§ Directive:
Return the material below exactly, but only from the line with "Pokud se nad garáží nebo dílnou nachází obytn" through the line with "par pavasari pauž", and without its pictures.

§ Provided information:
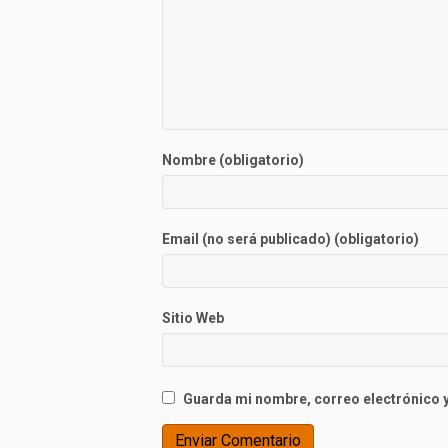
Nombre (obligatorio)
Email (no será publicado) (obligatorio)
Sitio Web
Guarda mi nombre, correo electrónico y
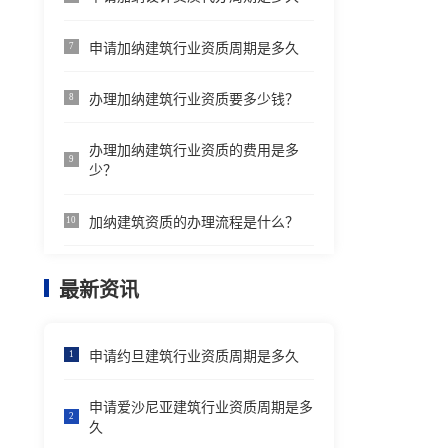
申请加纳建筑行业资质周期是多久
7
办理加纳建筑行业资质要多少钱？
8
办理加纳建筑行业资质的费用是多
9
少？
加纳建筑资质的办理流程是什么？
10
最新资讯
申请约旦建筑行业资质周期是多久
1
申请爱沙尼亚建筑行业资质周期是多
2
久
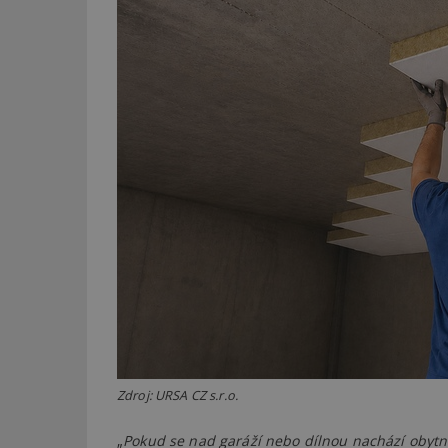
Zdroj: URSA CZ s.r.o.
„
Pokud se nad garáží nebo dílnou nachází obytn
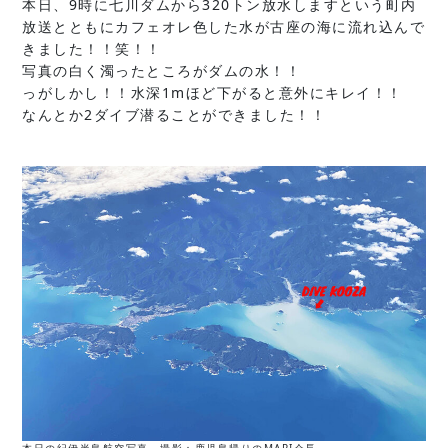
本日、9時に七川ダムから320トン放水しますという町内
放送とともにカフェオレ色した水が古座の海に流れ込んで
きました！！笑！！
写真の白く濁ったところがダムの水！！
っがしかし！！水深1mほど下がると意外にキレイ！！
なんとか2ダイブ潜ることができました！！
本日の紀伊半島航空写真 撮影：鹿児島帰りのMARI会長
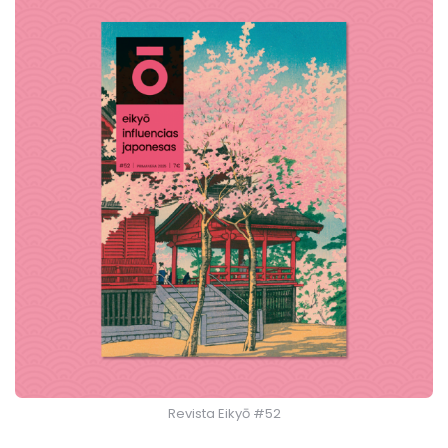
Revista Eikyō #52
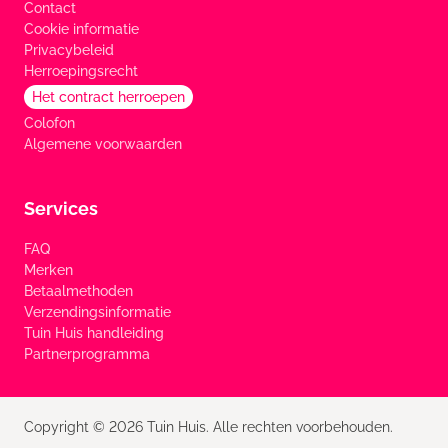
Contact
Cookie informatie
Privacybeleid
Herroepingsrecht
Het contract herroepen
Colofon
Algemene voorwaarden
Services
FAQ
Merken
Betaalmethoden
Verzendingsinformatie
Tuin Huis handleiding
Partnerprogramma
Copyright © 2026 Tuin Huis. Alle rechten voorbehouden.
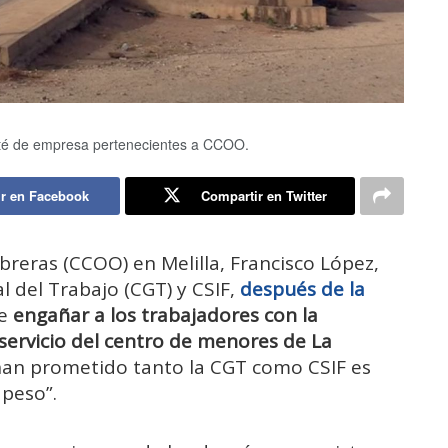
ité de empresa pertenecientes a CCOO.
r en Facebook
Compartir en Twitter
breras (CCOO) en Melilla, Francisco López,
 del Trabajo (CGT) y CSIF,
después de la
de
engañar a los trabajadores con la
 servicio del centro de menores de La
 han prometido tanto la CGT como CSIF es
 peso”.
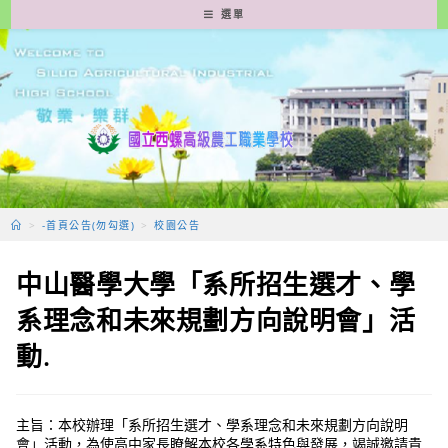
跳
選單
轉
至
主
要
內
容
>
-首頁公告(勿勾選)
>
校園公告
中山醫學大學「系所招生選才、學
系理念和未來規劃方向說明會」活
動.
主旨：本校辦理「系所招生選才、學系理念和未來規劃方向說明
會」活動，為使高中家長瞭解本校各學系特色與發展，竭誠邀請貴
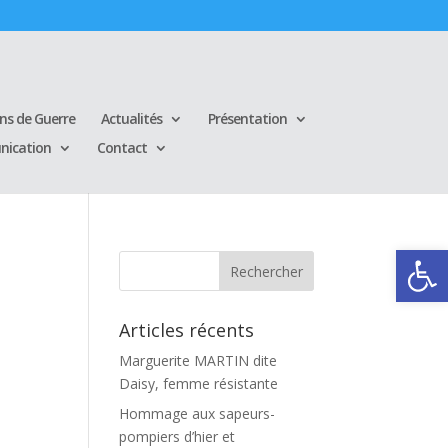
ins de Guerre
Actualités
Présentation
ication
Contact
Ouvrir la
Articles récents
Marguerite MARTIN dite
Daisy, femme résistante
Hommage aux sapeurs-
pompiers d’hier et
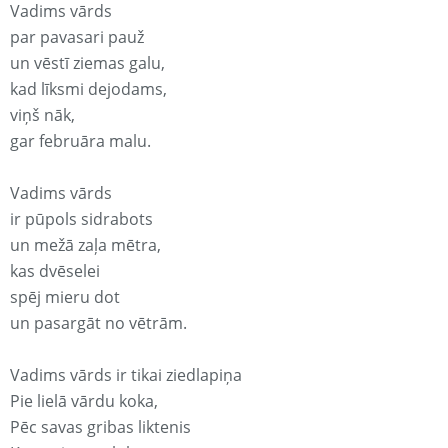
Vadims vārds
par pavasari pauž
un vēstī ziemas galu,
kad līksmi dejodams,
viņš nāk,
gar februāra malu.
Vadims vārds
ir pūpols sidrabots
un mežā zaļa mētra,
kas dvēselei
spēj mieru dot
un pasargāt no vētrām.
Vadims vārds ir tikai ziedlapiņa
Pie lielā vārdu koka,
Pēc savas gribas liktenis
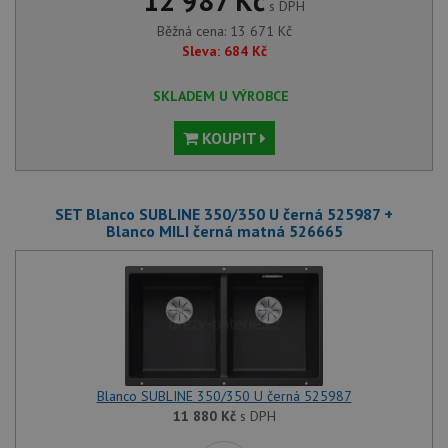
12 987 Kč
s DPH
Běžná cena:
13 671
Kč
Sleva:
684
Kč
SKLADEM U VÝROBCE
KOUPIT
SET Blanco SUBLINE 350/350 U černá 525987 +
Blanco MILI černá matná 526665
Blanco SUBLINE 350/350 U černá 525987
11 880
Kč
s DPH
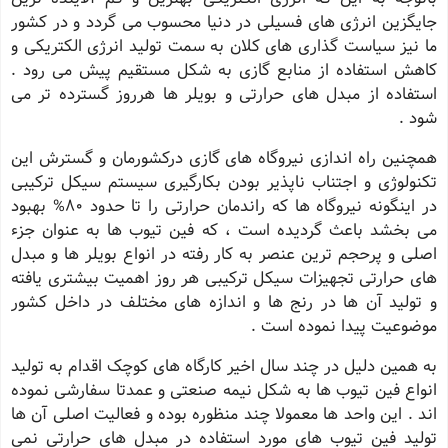
جایگزین انرژی های فسیلی در دنیا محسوب می گردد و در کشور
ما نیز سیاست گذاری های کلان به سمت تولید انرژی الکتریکی و
کاهش استفاده از منابع گازی به شکل مستقیم پیش می رود .
استفاده از مبدل های حرارتی و بویلر ها هرروز گسترده تر می
شود .
همچنین راه اندازی نیروگاه های گازی درکشورمان و گسترش این
تکنولوژی و اجتناب ناپذیر بودن بکارگیری سیستم سیکل ترکیبی
در اینگونه نیروگاه ها که راندمان حرارتی را تا حدود 80% بهبود
می بخشد باعث گردیده است ، که فین تیوب ها به عنوان جزء
اصلی و پرحجم ترین عنصر به کار رفته در انواع بویلر ها و مبدل
های حرارتی تجهیزات سیکل ترکیبی هر روز اهمیت بیشتری یافته
و تولید آن ها در رنج ها و اندازه های مختلف در داخل کشور
موضوعیت پیدا نموده است .
به همین دلیل در چند سال اخیر کارگاه های کوچک اقدام به تولید
انواع فین تیوب ها به شکل نیمه صنعتی و عمدتا سفارشی نموده
اند . این واحد ها معمولا چند منظوره بوده و فعالیت اصلی آن ها
تولید فین تیوب های مورد استفاده در مبدل های حرارتی نمی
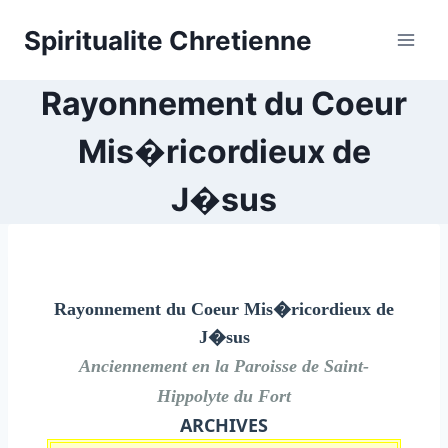
Skip
Spiritualite Chretienne
to
content
Rayonnement du Coeur
Mis�ricordieux de
J�sus
Rayonnement du Coeur Mis�ricordieux de
J�sus
Anciennement en la Paroisse de Saint-
Hippolyte du Fort
ARCHIVES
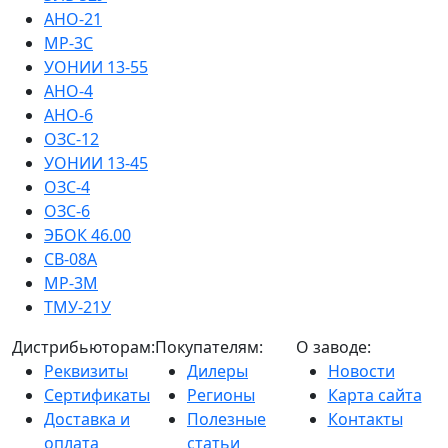
АНО-21
МР-3С
УОНИИ 13-55
АНО-4
АНО-6
ОЗС-12
УОНИИ 13-45
ОЗС-4
ОЗС-6
ЭБОК 46.00
СВ-08А
МР-3М
ТМУ-21У
Дистрибьюторам:
Покупателям:
О заводе:
Реквизиты
Дилеры
Новости
Сертификаты
Регионы
Карта сайта
Доставка и
Полезные
Контакты
оплата
статьи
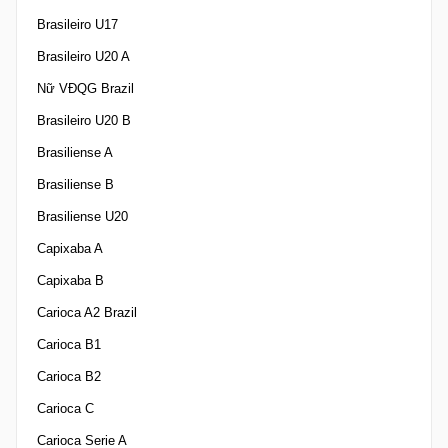
Brasileiro U17
Brasileiro U20 A
Nữ VĐQG Brazil
Brasileiro U20 B
Brasiliense A
Brasiliense B
Brasiliense U20
Capixaba A
Capixaba B
Carioca A2 Brazil
Carioca B1
Carioca B2
Carioca C
Carioca Serie A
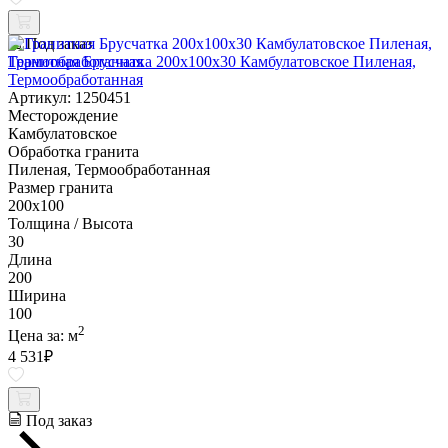
Под заказ
Гранитная Брусчатка 200х100x30 Камбулатовское Пиленая,
Термообработанная
Артикул: 1250451
Месторождение
Камбулатовское
Обработка гранита
Пиленая, Термообработанная
Размер гранита
200х100
Толщина / Высота
30
Длина
200
Ширина
100
2
Цена за:
м
4 531
₽
Под заказ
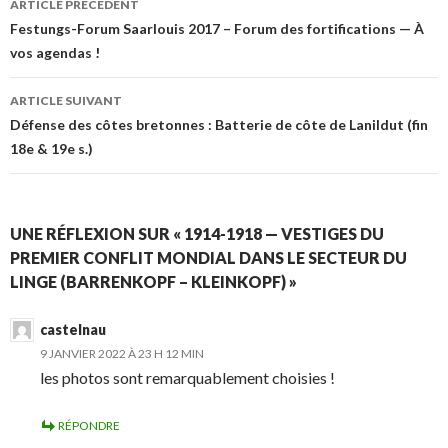
ARTICLE PRÉCÉDENT
des
Festungs-Forum Saarlouis 2017 – Forum des fortifications — À
vos agendas !
articles
ARTICLE SUIVANT
Défense des côtes bretonnes : Batterie de côte de Lanildut (fin
18e & 19e s.)
UNE RÉFLEXION SUR « 1914-1918 — VESTIGES DU
PREMIER CONFLIT MONDIAL DANS LE SECTEUR DU
LINGE (BARRENKOPF – KLEINKOPF) »
castelnau
9 JANVIER 2022 À 23 H 12 MIN
les photos sont remarquablement choisies !
RÉPONDRE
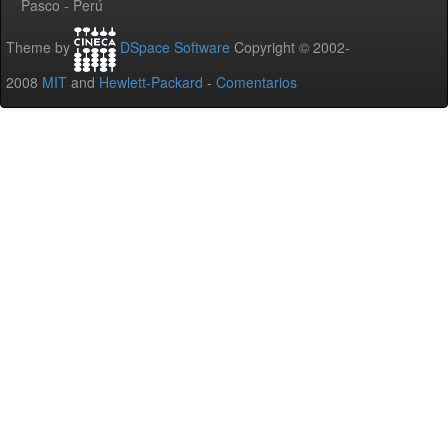
Pasco - Perú
Theme by
DSpace Software
Copyright © 2002-
2008
MIT
and
Hewlett-Packard
-
Comentarios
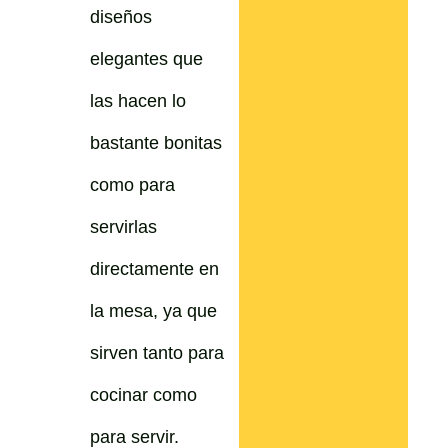
diseños
elegantes que
las hacen lo
bastante bonitas
como para
servirlas
directamente en
la mesa, ya que
sirven tanto para
cocinar como
para servir.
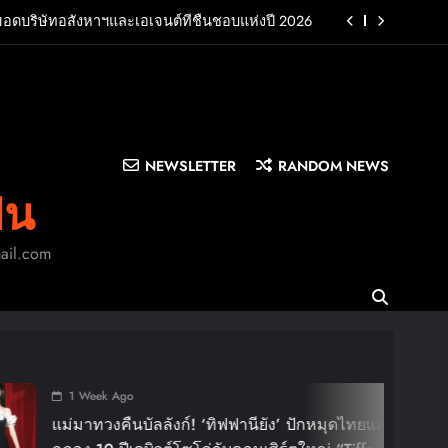
ยอดบริษัทอสังหาฯและเอเจนต์ที่ชื่นชอบแห่งปี 2026
UB พร้อมปล่อยเอ็มวี “Cry Ugly” โดนใจแฟนคลับ ก่อน
บินมาเจอแฟนไทย 29 สิงหาคมนี้
บครัว สร้างความทรงจำดีๆไปกับออนิกซ์ฮอสพิทาลิตี้
n LA”พร้อมประกาศอัลบั้มเดบิวต์ PRIMA เตรียมปล่อย
4 ก.ย. นี้
NEWSLETTER
RANDOM NEWS
ยอดบริษัทอสังหาฯและเอเจนต์ที่ชื่นชอบแห่งปี 2026
ิน
UB พร้อมปล่อยเอ็มวี “Cry Ugly” โดนใจแฟนคลับ ก่อน
บินมาเจอแฟนไทย 29 สิงหาคมนี้
mail.com
บครัว สร้างความทรงจำดีๆไปกับออนิกซ์ฮอสพิทาลิตี้
1 Week 
BIGBANG
งก์! ‘ทิฟฟานียัง’ ปักหมุดไทยแลนด์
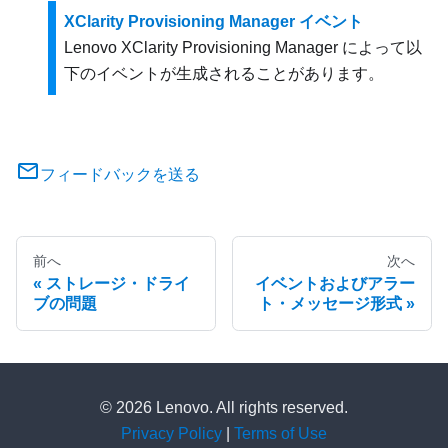
XClarity Provisioning Manager イベント
Lenovo XClarity Provisioning Manager
によって以
下のイベントが生成されることがあります。
フィードバックを送る
前へ
次へ
ストレージ・ドライ
イベントおよびアラー
ブの問題
ト・メッセージ形式
© 2026 Lenovo. All rights reserved.
Privacy Policy
|
Terms of Use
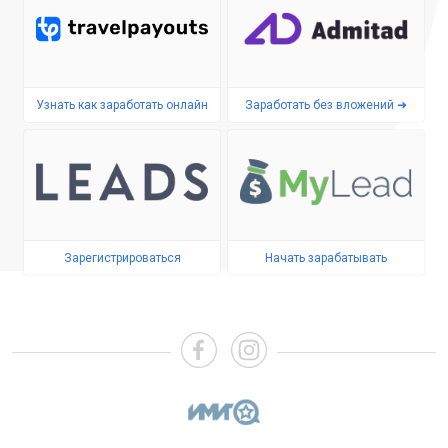
Узнать как заработать онлайн
Заработать без вложений ➜
Зарегистрироваться
Начать зарабатывать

§ Response for this exercise:
Pokud se nad garáží nebo dílnou nachází obytn
本日、9時に七川ダムから320トン放水しますという町内
放送とともにカフェオレ色した水が古座の海に流れ込んで
きました！！笑！！
写真の白く濁ったところがダムの水！！
っがしかし！！水深1mほど下がると意外にキレイ！！
なんとか2ダイブ潜ることができました！！
本日の紀伊半島航空写真 撮影：鹿児島帰りのMARI会長
Revista Eikyō #52
Contact
Cookie informatie
Privacybeleid
Herroepingsrecht
Het contract herroepen
Colofon
Algemene voorwaarden
Services
FAQ
Merken
Betaalmethoden
Verzendingsinformatie
Tuin Huis handleiding
Partnerprogramma
Copyright © 2026 Tuin Huis. Alle rechten voorbehouden.
ité de empresa pertenecientes a CCOO.
r en Facebook
Compartir en Twitter
breras (CCOO) en Melilla, Francisco López,
 del Trabajo (CGT) y CSIF,
después de la
de
engañar a los trabajadores con la
 servicio del centro de menores de La
 han prometido tanto la CGT como CSIF es
 peso”.
跳
選單
轉
至
主
要
內
容
>
-首頁公告(勿勾選)
>
校園公告
中山醫學大學「系所招生選才、學
系理念和未來規劃方向說明會」活
動.
主旨：本校辦理「系所招生選才、學系理念和未來規劃方向說明
會」活動，為使高中家長瞭解本校各學系特色與發展，竭誠邀請貴
ins de Guerre
Actualités
Présentation
ication
Contact
Ouvrir la
Articles récents
Marguerite MARTIN dite
Daisy, femme résistante
Hommage aux sapeurs-
pompiers d’hier et
Vadims vārds
par pavasari pauž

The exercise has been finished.